__AIM OF THE EXERCISE__: Return every line from the records below that has the word "duration".

__EXERCISE DATA__:

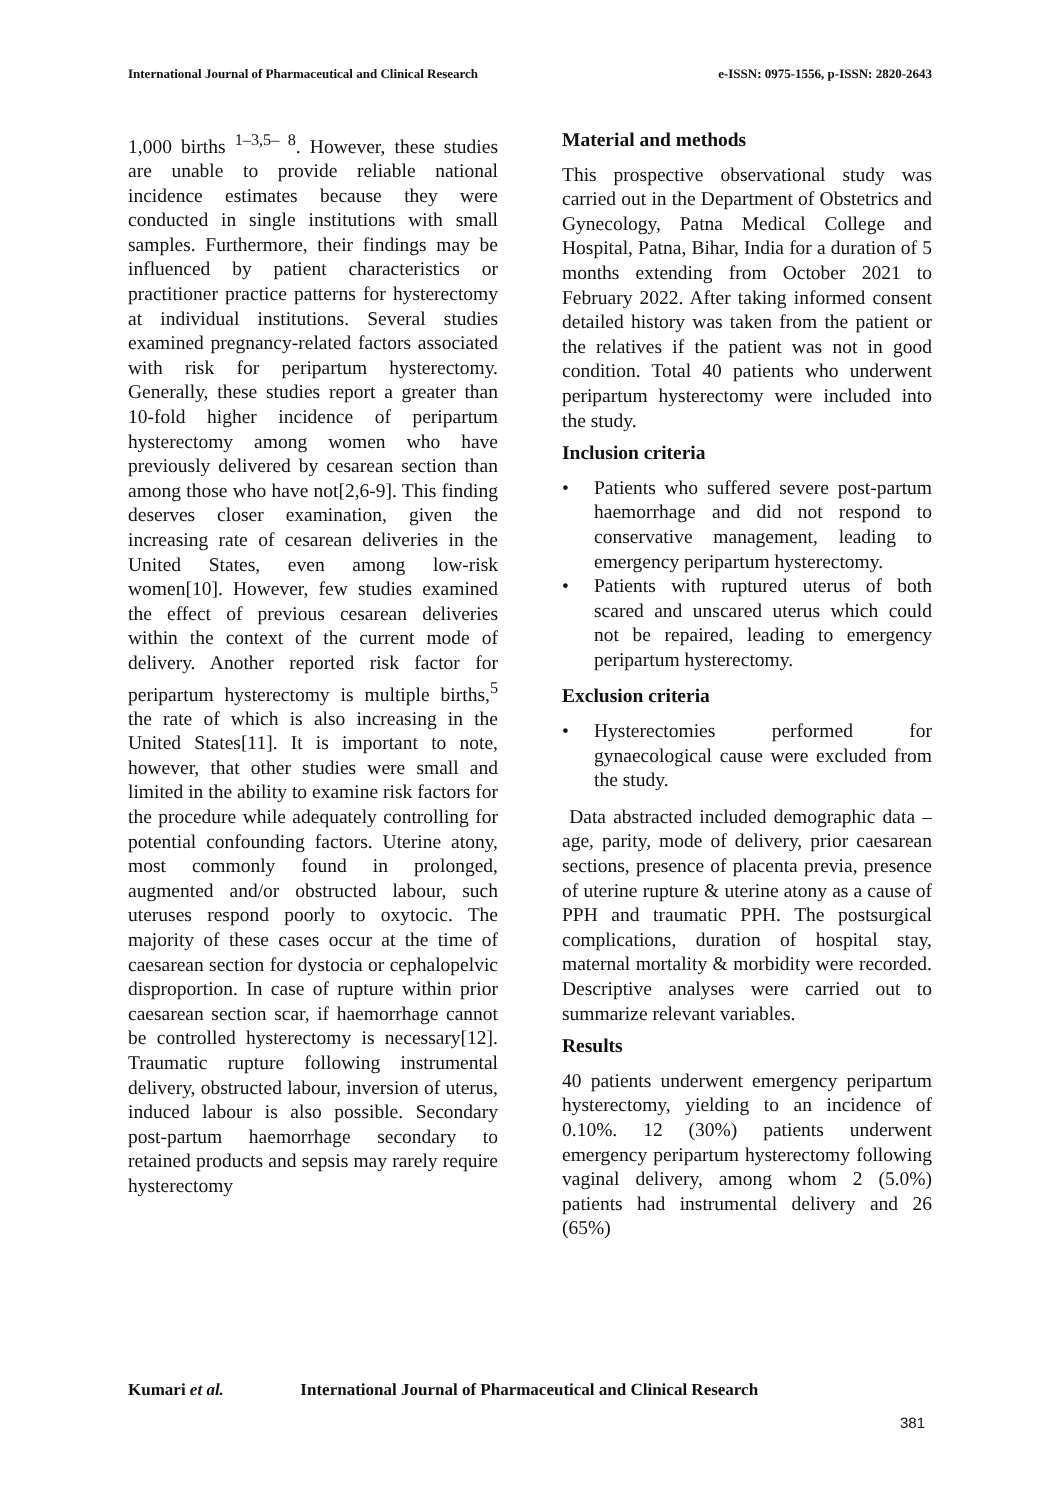International Journal of Pharmaceutical and Clinical Research e-ISSN: 0975-1556, p-ISSN: 2820-2643
1,000 births <sup>1–3,5– 8</sup>. However, these studies are unable to provide reliable national incidence estimates because they were conducted in single institutions with small samples. Furthermore, their findings may be influenced by patient characteristics or practitioner practice patterns for hysterectomy at individual institutions. Several studies examined pregnancy-related factors associated with risk for peripartum hysterectomy. Generally, these studies report a greater than 10-fold higher incidence of peripartum hysterectomy among women who have previously delivered by cesarean section than among those who have not[2,6-9]. This finding deserves closer examination, given the increasing rate of cesarean deliveries in the United States, even among low-risk women[10]. However, few studies examined the effect of previous cesarean deliveries within the context of the current mode of delivery. Another reported risk factor for peripartum hysterectomy is multiple births,<sup>5</sup> the rate of which is also increasing in the United States[11]. It is important to note, however, that other studies were small and limited in the ability to examine risk factors for the procedure while adequately controlling for potential confounding factors. Uterine atony, most commonly found in prolonged, augmented and/or obstructed labour, such uteruses respond poorly to oxytocic. The majority of these cases occur at the time of caesarean section for dystocia or cephalopelvic disproportion. In case of rupture within prior caesarean section scar, if haemorrhage cannot be controlled hysterectomy is necessary[12]. Traumatic rupture following instrumental delivery, obstructed labour, inversion of uterus, induced labour is also possible. Secondary post-partum haemorrhage secondary to retained products and sepsis may rarely require hysterectomy
Material and methods
This prospective observational study was carried out in the Department of Obstetrics and Gynecology, Patna Medical College and Hospital, Patna, Bihar, India for a duration of 5 months extending from October 2021 to February 2022. After taking informed consent detailed history was taken from the patient or the relatives if the patient was not in good condition. Total 40 patients who underwent peripartum hysterectomy were included into the study.
Inclusion criteria
• Patients who suffered severe post-partum haemorrhage and did not respond to conservative management, leading to emergency peripartum hysterectomy.
• Patients with ruptured uterus of both scared and unscared uterus which could not be repaired, leading to emergency peripartum hysterectomy.
Exclusion criteria
• Hysterectomies performed for gynaecological cause were excluded from the study.
Data abstracted included demographic data – age, parity, mode of delivery, prior caesarean sections, presence of placenta previa, presence of uterine rupture & uterine atony as a cause of PPH and traumatic PPH. The postsurgical complications, duration of hospital stay, maternal mortality & morbidity were recorded. Descriptive analyses were carried out to summarize relevant variables.
Results
40 patients underwent emergency peripartum hysterectomy, yielding to an incidence of 0.10%. 12 (30%) patients underwent emergency peripartum hysterectomy following vaginal delivery, among whom 2 (5.0%) patients had instrumental delivery and 26 (65%)
Kumari et al. International Journal of Pharmaceutical and Clinical Research
381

__YOUR RESPONSE__:
This prospective observational study was carried out in the Department of Obstetrics and Gynecology, Patna Medical College and Hospital, Patna, Bihar, India for a duration of 5 months extending from October 2021 to February 2022. After taking informed consent detailed history was taken from the patient or the relatives if the patient was not in good condition. Total 40 patients who underwent peripartum hysterectomy were included into the study.
Data abstracted included demographic data – age, parity, mode of delivery, prior caesarean sections, presence of placenta previa, presence of uterine rupture & uterine atony as a cause of PPH and traumatic PPH. The postsurgical complications, duration of hospital stay, maternal mortality & morbidity were recorded. Descriptive analyses were carried out to summarize relevant variables.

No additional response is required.